(Stored entries)
* begin *

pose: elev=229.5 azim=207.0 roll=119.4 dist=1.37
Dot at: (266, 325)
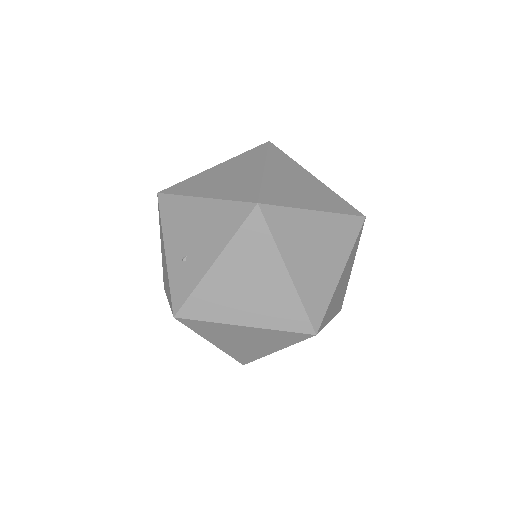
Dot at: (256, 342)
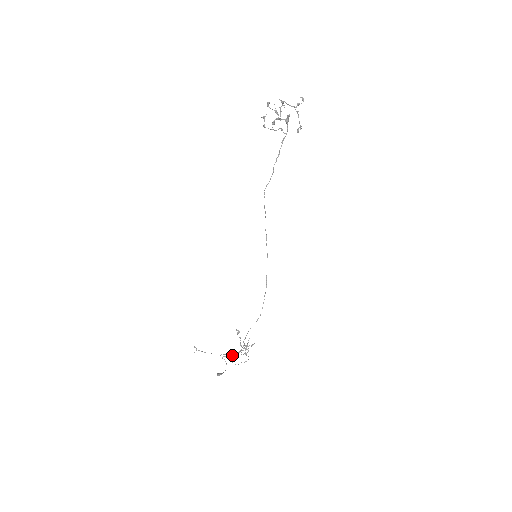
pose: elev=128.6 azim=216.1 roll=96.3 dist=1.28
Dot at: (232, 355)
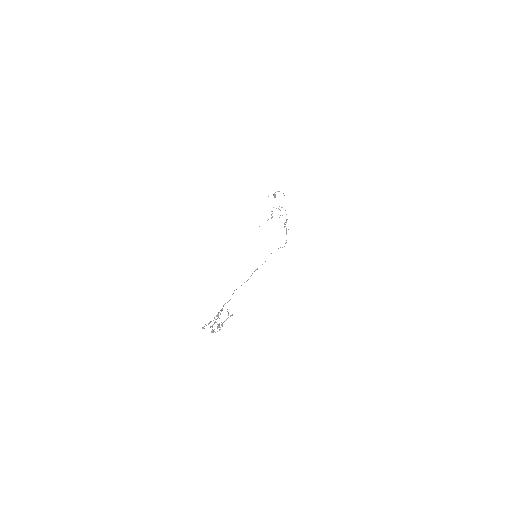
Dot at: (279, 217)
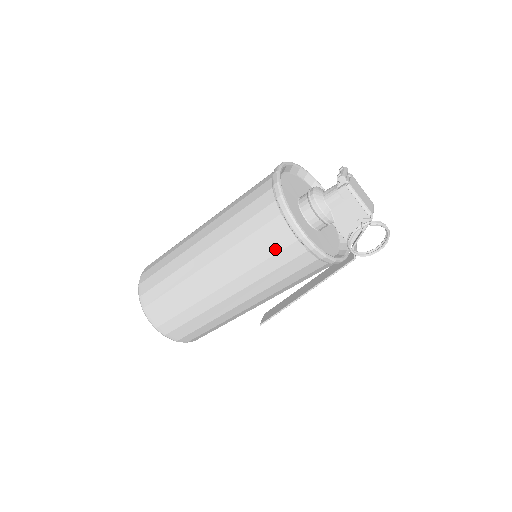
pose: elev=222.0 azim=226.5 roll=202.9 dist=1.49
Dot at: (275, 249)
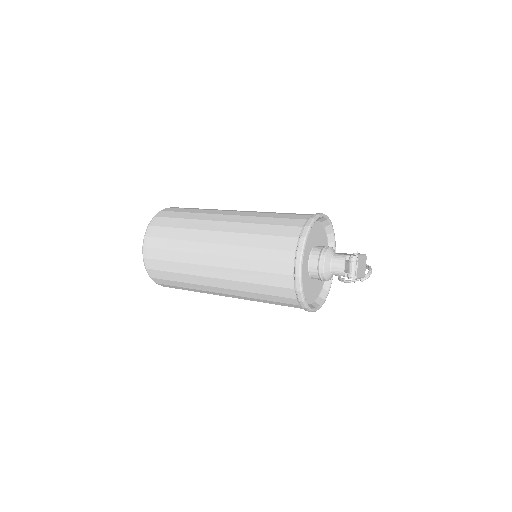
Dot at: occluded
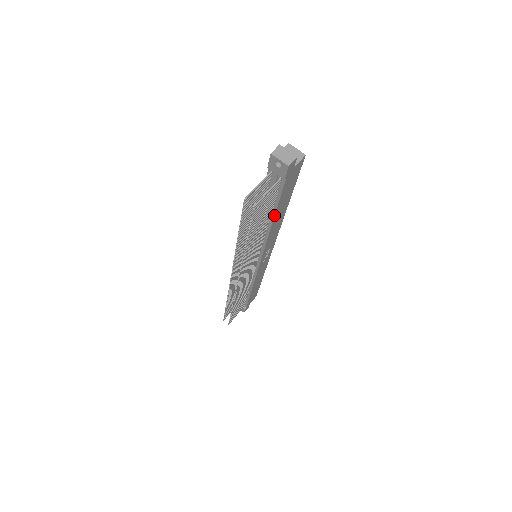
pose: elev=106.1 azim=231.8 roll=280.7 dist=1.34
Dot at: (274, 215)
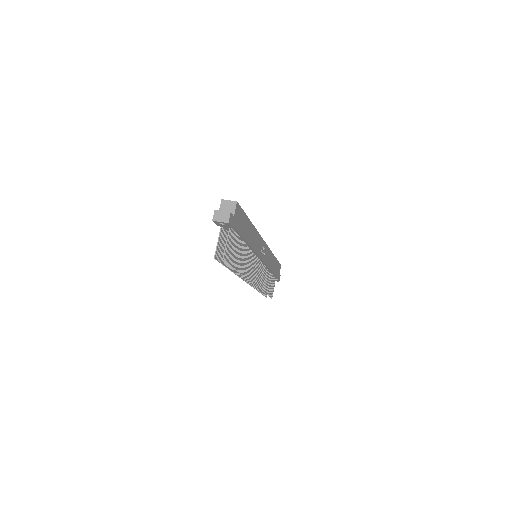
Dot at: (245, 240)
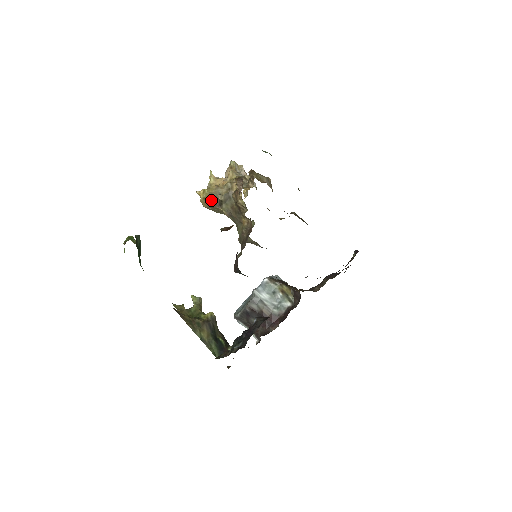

* end *

DIRECTION: Print the rows again line for line, beginning at the start of the rows and ending with the line "Dot at: occluded", both ends included. Leave the pictures out.

RESULT OF THIS TASK:
pose: elev=229.5 azim=207.0 roll=119.4 dist=1.37
Dot at: (266, 325)
Dot at: (256, 342)
pose: elev=128.6 azim=216.1 roll=96.3 dist=1.28
Dot at: (232, 355)
Dot at: (279, 217)
pose: elev=222.0 azim=226.5 roll=202.9 dist=1.49
Dot at: (275, 249)
Dot at: occluded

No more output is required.